Geschichte zweier Außenseiter: „Eine zufällige Begegnung“
Elsie ist Putzfrau, liebt schöne Gärten und ist abstoßend hässlich, daher Außenseiterin und einsam. Bis sie Stanley trifft: einen Ex-Häftling und Outcast wie sie. „Eine zufällige Begegnung“ wandelt sich in eine wunderbare Freundschaft, sie ziehen zusammen in ein Cottage und entdecken in ihrer Gemeinschaft, dass sie beide in dem gestärkt werden, was in ihnen steckt. Ihnen gelingt — jedem für sich und doch nur gemeinsam-, sich neu zu erfinden. Gegenüber seinem 900 Seiten starken Erstling „Ein unauffälliger Mann“, an dem Charles Chadwick über 30 Jahre schrieb, kommt sein neues mit seinen 200 Seiten eher bescheiden daher. Und doch ist auch dies ein großes Buch geworden. Chadwicks klare, einfache Sprache, die Empathie für seine Protagonisten auszudrücken vermag, ist bestechend, vermeidet Rührseligkeit und zeigt Respekt. Da wird einfach beschrieben und begleitet, Außenseitertum wird nicht verklärt, aber auch nicht mitleidig belächelt.
„Föhnlage“: Pointenreicher Alpenkrimi des Kabarettisten Maurer
Der Autor Jörg Maurer ist Kabarettist, das merkt man seinem pointenreichen, von abstrusen Gestalten und Situationen wimmelnden Krimi „Föhnlage“ an. Seine Akteure sind allesamt Originale, ihr Dialekt teilweise gewöhnungsbedürftig, der zu klärende Fall spektakulär: Bei einem Konzert in einem idyllischen bayerischen Kurort fällt ein Mann von der Decke ins Publikum und reißt einen armen Konzertbesucher, auf den er stürzt, mit in den Tod. Kommissar Jennerwein steht vor einer schier unlösbaren Aufgabe, zumal ihm wirre Zeugenaussagen, zwei Bestatter mit einer dunklen Vergangenheit, unerwartete Wendungen und die Schrulligkeiten der Bewohner der bajuwarischen Provinz die Lösung des Falles zusätzlich erschweren.
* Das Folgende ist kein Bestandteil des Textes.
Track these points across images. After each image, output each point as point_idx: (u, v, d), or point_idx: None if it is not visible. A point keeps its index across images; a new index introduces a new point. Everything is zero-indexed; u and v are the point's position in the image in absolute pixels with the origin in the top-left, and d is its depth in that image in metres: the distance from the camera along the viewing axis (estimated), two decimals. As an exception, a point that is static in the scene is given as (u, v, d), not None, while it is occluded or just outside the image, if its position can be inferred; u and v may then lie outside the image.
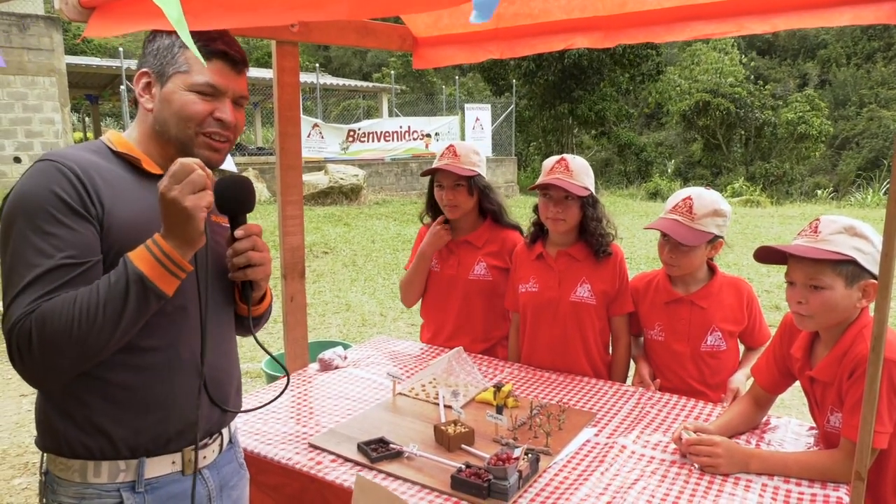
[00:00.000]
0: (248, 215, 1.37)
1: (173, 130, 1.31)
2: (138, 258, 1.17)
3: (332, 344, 3.15)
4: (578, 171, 2.31)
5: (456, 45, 2.50)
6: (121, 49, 13.39)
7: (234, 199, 1.33)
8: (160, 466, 1.29)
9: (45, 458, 1.31)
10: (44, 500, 1.31)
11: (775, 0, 1.91)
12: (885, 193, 18.04)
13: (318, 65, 18.36)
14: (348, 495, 1.65)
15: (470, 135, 17.28)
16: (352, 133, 15.52)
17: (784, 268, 1.80)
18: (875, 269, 1.66)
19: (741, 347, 2.37)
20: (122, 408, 1.24)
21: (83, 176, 1.20)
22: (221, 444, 1.44)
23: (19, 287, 1.15)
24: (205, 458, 1.37)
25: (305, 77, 17.65)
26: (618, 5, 2.15)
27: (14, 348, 1.14)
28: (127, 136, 1.36)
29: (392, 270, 8.38)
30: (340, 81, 20.81)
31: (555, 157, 2.37)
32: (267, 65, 27.38)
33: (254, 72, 18.32)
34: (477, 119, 17.38)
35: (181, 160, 1.18)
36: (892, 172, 1.36)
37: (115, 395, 1.24)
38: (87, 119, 25.68)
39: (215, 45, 1.31)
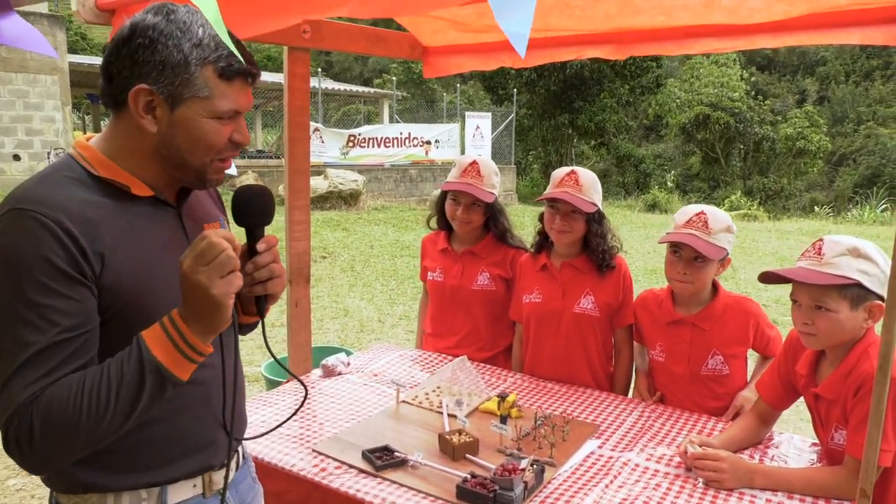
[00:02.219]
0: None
1: (188, 157, 1.17)
2: (154, 341, 1.05)
3: (334, 349, 3.15)
4: (587, 185, 2.31)
5: (466, 54, 2.51)
6: (123, 49, 13.37)
7: (256, 210, 1.25)
8: (182, 491, 1.24)
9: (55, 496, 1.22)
10: None
11: (786, 20, 1.93)
12: (882, 210, 18.15)
13: (319, 69, 18.41)
14: (353, 503, 1.65)
15: (470, 143, 17.33)
16: (352, 138, 15.55)
17: (784, 285, 1.80)
18: (880, 290, 1.66)
19: (749, 369, 2.33)
20: (143, 445, 1.17)
21: (75, 230, 1.05)
22: (238, 462, 1.40)
23: (12, 369, 1.01)
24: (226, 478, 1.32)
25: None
26: (630, 19, 2.16)
27: (12, 441, 1.02)
28: (103, 151, 1.17)
29: (390, 276, 8.38)
30: (342, 86, 20.87)
31: (565, 169, 2.37)
32: (266, 68, 27.48)
33: (255, 75, 18.35)
34: (477, 127, 17.43)
35: (209, 236, 1.04)
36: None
37: (135, 432, 1.14)
38: (86, 118, 25.66)
39: (237, 65, 1.16)
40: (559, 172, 2.38)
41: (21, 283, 1.02)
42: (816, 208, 20.06)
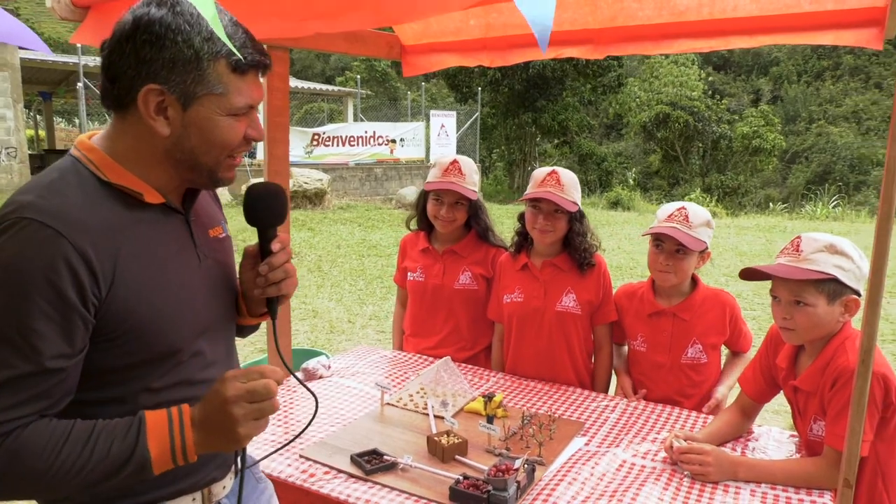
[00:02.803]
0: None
1: (202, 158, 1.10)
2: (154, 432, 1.01)
3: (310, 352, 3.11)
4: (569, 184, 2.33)
5: (445, 52, 2.50)
6: (78, 45, 12.98)
7: (270, 210, 1.21)
8: None
9: None
10: None
11: (763, 21, 1.97)
12: (834, 207, 18.77)
13: (282, 67, 18.13)
14: (344, 508, 1.63)
15: (435, 141, 17.31)
16: (316, 137, 15.39)
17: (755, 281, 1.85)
18: (856, 285, 1.72)
19: (723, 360, 2.41)
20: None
21: (90, 251, 0.99)
22: (236, 470, 1.34)
23: None
24: (224, 487, 1.29)
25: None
26: (608, 18, 2.18)
27: None
28: (110, 154, 1.09)
29: (358, 276, 8.32)
30: (304, 84, 20.60)
31: (545, 169, 2.38)
32: (228, 65, 26.93)
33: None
34: (442, 126, 17.43)
35: (269, 377, 1.04)
36: (882, 193, 1.41)
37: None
38: (38, 117, 24.84)
39: (251, 56, 1.09)
40: (540, 172, 2.39)
41: (17, 301, 0.95)
42: (772, 205, 20.63)
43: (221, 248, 1.28)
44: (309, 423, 1.33)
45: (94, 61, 14.12)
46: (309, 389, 1.27)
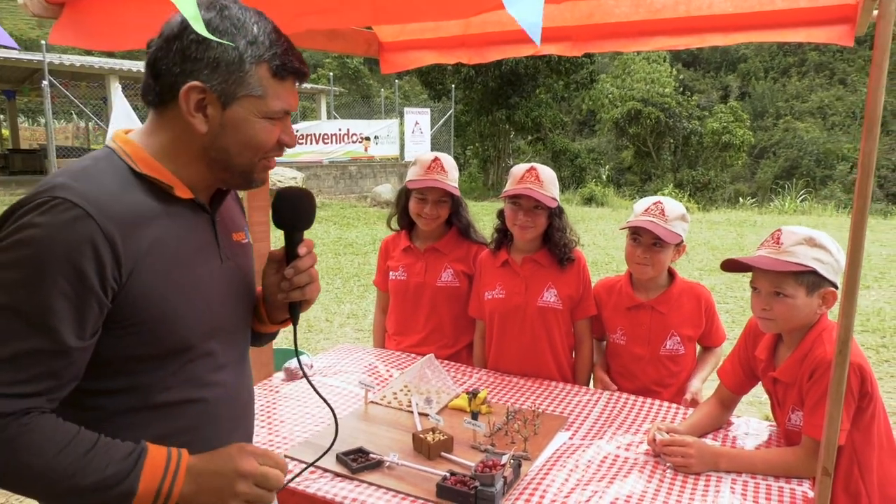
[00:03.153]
0: None
1: (237, 159, 1.13)
2: (149, 471, 1.01)
3: (290, 352, 3.08)
4: (548, 180, 2.35)
5: (424, 49, 2.50)
6: (43, 42, 12.69)
7: (299, 213, 1.23)
8: None
9: None
10: None
11: (737, 18, 2.00)
12: (801, 201, 19.16)
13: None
14: (331, 507, 1.63)
15: (410, 138, 17.28)
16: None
17: (730, 272, 1.89)
18: (833, 278, 1.76)
19: (698, 350, 2.46)
20: None
21: (116, 236, 0.99)
22: None
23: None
24: None
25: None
26: (586, 16, 2.20)
27: None
28: (147, 149, 1.11)
29: (335, 275, 8.27)
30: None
31: (524, 166, 2.39)
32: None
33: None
34: (416, 123, 17.40)
35: (282, 469, 1.11)
36: (857, 187, 1.44)
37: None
38: (1, 116, 24.21)
39: (291, 63, 1.12)
40: (519, 169, 2.40)
41: (38, 277, 0.95)
42: (741, 199, 20.99)
43: (243, 253, 1.29)
44: (330, 446, 1.39)
45: (60, 59, 13.82)
46: (330, 407, 1.32)
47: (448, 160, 2.55)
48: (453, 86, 20.51)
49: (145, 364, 1.09)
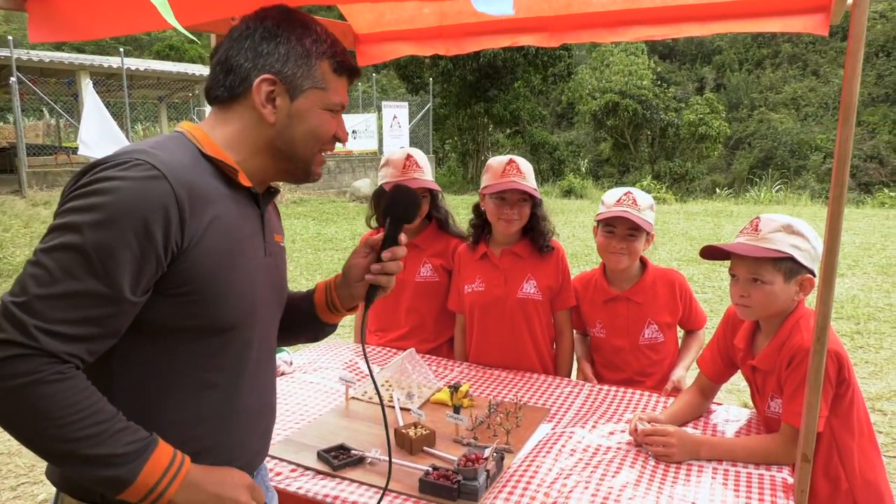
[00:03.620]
0: None
1: (301, 149, 1.21)
2: (151, 467, 1.02)
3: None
4: (528, 172, 2.35)
5: (400, 41, 2.47)
6: (10, 38, 12.40)
7: (409, 207, 1.39)
8: None
9: (60, 501, 1.15)
10: None
11: (714, 7, 2.00)
12: (777, 191, 19.42)
13: (228, 59, 17.68)
14: (313, 505, 1.61)
15: (388, 132, 17.19)
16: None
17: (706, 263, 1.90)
18: (810, 265, 1.78)
19: (679, 337, 2.48)
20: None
21: (186, 203, 1.04)
22: (253, 474, 1.34)
23: (47, 292, 0.95)
24: None
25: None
26: (563, 6, 2.19)
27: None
28: (214, 138, 1.17)
29: (314, 270, 8.21)
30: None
31: (501, 159, 2.37)
32: (168, 57, 26.14)
33: (156, 65, 17.48)
34: (395, 117, 17.31)
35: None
36: (834, 176, 1.45)
37: (170, 442, 1.09)
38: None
39: (349, 61, 1.23)
40: (498, 163, 2.37)
41: (108, 225, 0.98)
42: (718, 190, 21.22)
43: (279, 254, 1.35)
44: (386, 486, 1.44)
45: (28, 54, 13.51)
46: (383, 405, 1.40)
47: (420, 155, 2.54)
48: (431, 79, 20.44)
49: (185, 336, 1.11)
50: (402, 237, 1.35)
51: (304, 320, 1.47)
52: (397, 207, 1.36)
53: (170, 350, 1.10)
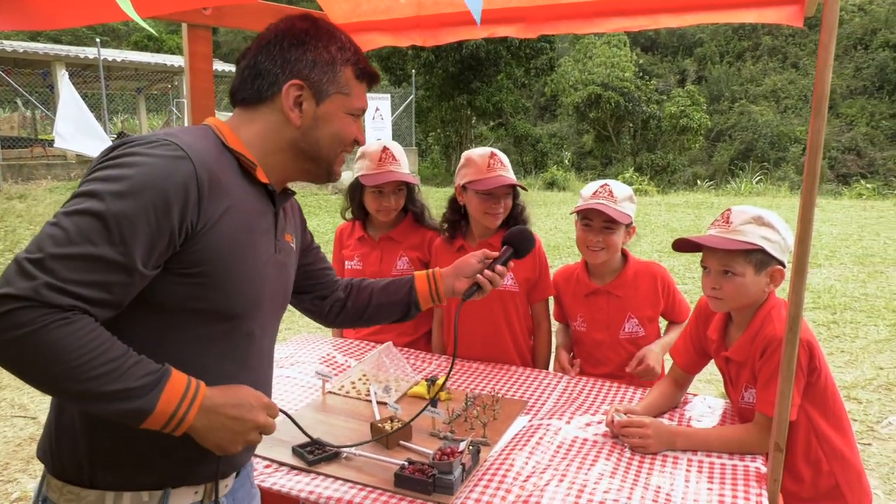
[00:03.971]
0: None
1: (324, 151, 1.29)
2: (168, 395, 1.05)
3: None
4: (508, 163, 2.36)
5: (377, 31, 2.44)
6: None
7: (522, 248, 1.72)
8: (184, 497, 1.20)
9: (45, 484, 1.18)
10: None
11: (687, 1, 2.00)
12: (757, 182, 19.61)
13: (208, 50, 17.46)
14: (287, 501, 1.59)
15: (370, 125, 17.08)
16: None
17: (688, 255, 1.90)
18: (781, 256, 1.79)
19: (663, 329, 2.47)
20: (160, 437, 1.10)
21: (206, 185, 1.09)
22: (239, 470, 1.36)
23: (62, 252, 0.97)
24: (226, 486, 1.30)
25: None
26: (539, -3, 2.17)
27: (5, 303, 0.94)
28: (238, 134, 1.23)
29: (296, 264, 8.15)
30: (232, 68, 19.91)
31: (483, 153, 2.35)
32: (146, 48, 25.73)
33: (134, 55, 17.21)
34: (377, 109, 17.19)
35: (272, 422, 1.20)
36: (806, 167, 1.46)
37: (159, 434, 1.10)
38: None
39: (371, 68, 1.31)
40: (480, 158, 2.35)
41: (131, 196, 1.01)
42: (699, 182, 21.36)
43: (287, 253, 1.38)
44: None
45: (1, 45, 13.23)
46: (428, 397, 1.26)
47: (396, 147, 2.52)
48: (413, 71, 20.35)
49: (191, 318, 1.14)
50: (511, 265, 1.69)
51: (400, 305, 1.68)
52: (516, 242, 1.70)
53: (175, 330, 1.13)
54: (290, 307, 1.53)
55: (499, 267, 1.64)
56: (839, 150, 26.57)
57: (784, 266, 1.79)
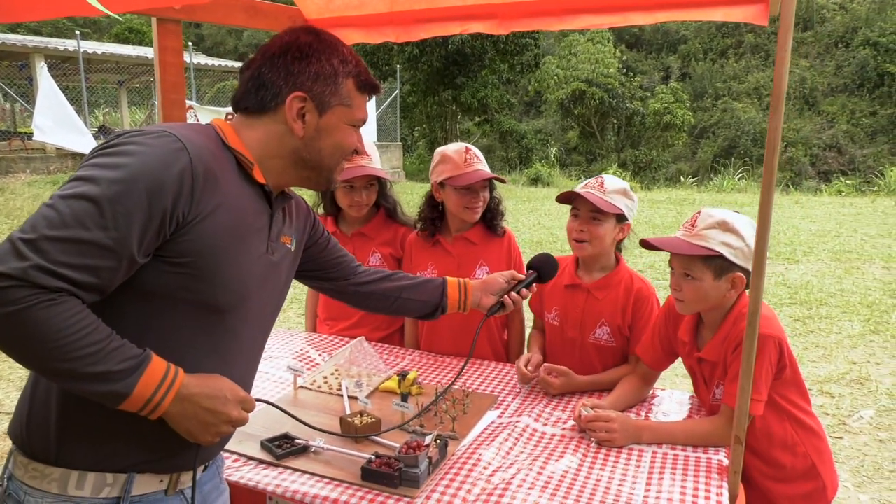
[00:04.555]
0: None
1: (326, 161, 1.32)
2: (146, 381, 1.08)
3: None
4: (482, 156, 2.37)
5: (350, 27, 2.44)
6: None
7: (547, 274, 1.89)
8: (148, 484, 1.22)
9: (12, 461, 1.20)
10: None
11: (657, -3, 2.02)
12: (739, 179, 19.79)
13: (190, 43, 17.33)
14: (254, 495, 1.60)
15: (355, 120, 17.03)
16: (230, 116, 14.80)
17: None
18: (743, 263, 1.78)
19: None
20: (132, 420, 1.12)
21: (201, 177, 1.12)
22: (208, 463, 1.37)
23: (55, 235, 0.99)
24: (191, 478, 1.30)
25: (177, 56, 16.59)
26: (512, -6, 2.18)
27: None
28: (239, 136, 1.27)
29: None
30: (215, 62, 19.75)
31: (458, 148, 2.36)
32: (128, 41, 25.45)
33: (115, 48, 17.02)
34: (361, 104, 17.15)
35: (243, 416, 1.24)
36: (765, 163, 1.48)
37: (131, 415, 1.12)
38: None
39: (372, 80, 1.34)
40: (456, 153, 2.35)
41: (130, 183, 1.04)
42: (682, 178, 21.54)
43: (285, 256, 1.41)
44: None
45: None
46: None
47: (368, 143, 2.51)
48: (399, 66, 20.29)
49: (175, 307, 1.16)
50: (533, 290, 1.86)
51: (430, 304, 1.78)
52: (542, 268, 1.87)
53: (159, 317, 1.16)
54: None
55: (524, 291, 1.81)
56: (821, 147, 26.87)
57: (747, 272, 1.78)
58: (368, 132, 17.06)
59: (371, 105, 17.29)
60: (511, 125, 24.47)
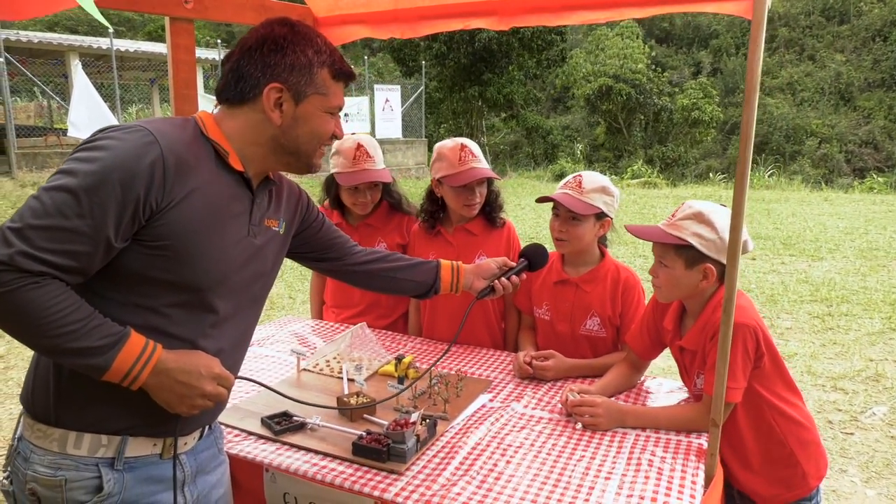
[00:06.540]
0: None
1: (304, 147, 1.39)
2: (124, 355, 1.18)
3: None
4: (479, 152, 2.43)
5: (357, 24, 2.52)
6: (-1, 18, 12.33)
7: (536, 263, 1.99)
8: (141, 447, 1.31)
9: (22, 423, 1.32)
10: (9, 469, 1.32)
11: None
12: (769, 176, 19.46)
13: (219, 41, 17.64)
14: (252, 467, 1.70)
15: (380, 116, 17.18)
16: (217, 107, 15.04)
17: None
18: (715, 255, 1.82)
19: None
20: (120, 387, 1.22)
21: (172, 167, 1.20)
22: (202, 431, 1.46)
23: (37, 223, 1.10)
24: (185, 444, 1.40)
25: (208, 53, 16.91)
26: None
27: None
28: (220, 127, 1.35)
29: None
30: (208, 55, 20.02)
31: (453, 145, 2.41)
32: (161, 38, 25.95)
33: (148, 46, 17.40)
34: (387, 100, 17.29)
35: (227, 390, 1.34)
36: (739, 156, 1.52)
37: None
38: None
39: (346, 68, 1.40)
40: (451, 151, 2.40)
41: (105, 175, 1.13)
42: (711, 175, 21.24)
43: (269, 239, 1.48)
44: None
45: (17, 35, 13.45)
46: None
47: (371, 143, 2.57)
48: (425, 62, 20.38)
49: (154, 287, 1.25)
50: (523, 276, 1.96)
51: (424, 285, 1.88)
52: (532, 257, 1.97)
53: (140, 296, 1.25)
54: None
55: (514, 277, 1.90)
56: (857, 143, 26.26)
57: (718, 265, 1.82)
58: (394, 128, 17.20)
59: (396, 101, 17.49)
60: (537, 121, 24.41)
Leser werden diesen Krimi mit großem Vergnügen verschlingen und ihn zuweilen zum Brüllen komisch finden.
Das Rätsel um „Darling Jim“: Irlandthriller
Den Thriller „Darling Jim“ könnte Stephen King geschrieben haben, er stammt aber von dem in Dänemark geborenen und in den USA lebenden Christian Mork. Die düstere Geschichte um drei ermordete Frauen, deren Tod bislang ungeklärt blieb, spielt in Irland. Als die Tagebücher der Ermordeten auftauchen, wird auch die Rolle des geheimnisvollen Darlings Jim offensichtlich, der eines Tages in dem irischen Dorf aufgetaucht war, alle mit seinen Geschichten bezaubert und zum Gruseln gebracht hatte, bis er nach den Morden spurlos verschwand. Wie sich das Geschehen anhand dieser Aufzeichnungen, die in dem Buch nach und nach präsentiert werden und aus denen gleichsam die Toten zum Leser sprechen, erschließt, das ist schön schaurig und meisterlich geschrieben. Den Fans von Hard-Core- Thrillern mag ein bisschen zuviel Mystik mitschwingen, aber dies ist der Liebe des Autors zu Irland und seinen Mythen geschuldet.
Literaturangaben:
MICHAELS, ANNE: Wintergewölbe. Übersetzt aus dem Englischen von Gerhard Falkner und Nora Matocza. Berlin Verlag, Berlin 2009. 350 S., 22,00 €.
CHADWICK, CHARLES: Eine zufällige Begegnung. Übersetzt aus dem Englischen von Klaus Berr. Luchterhand Verlag, München 2009. 207 S., 17,95 €.
MAURER, JÖRG: Föhnlage. Fischer Verlag, Frankfurt 2009. 336 S., 8,95 €.
KING, STEPHEN: Darling Jim. Übersetzt aus dem Englischen von Violeta Topalova. Piper Verlag, München 2009. 336 S., 19,95 €.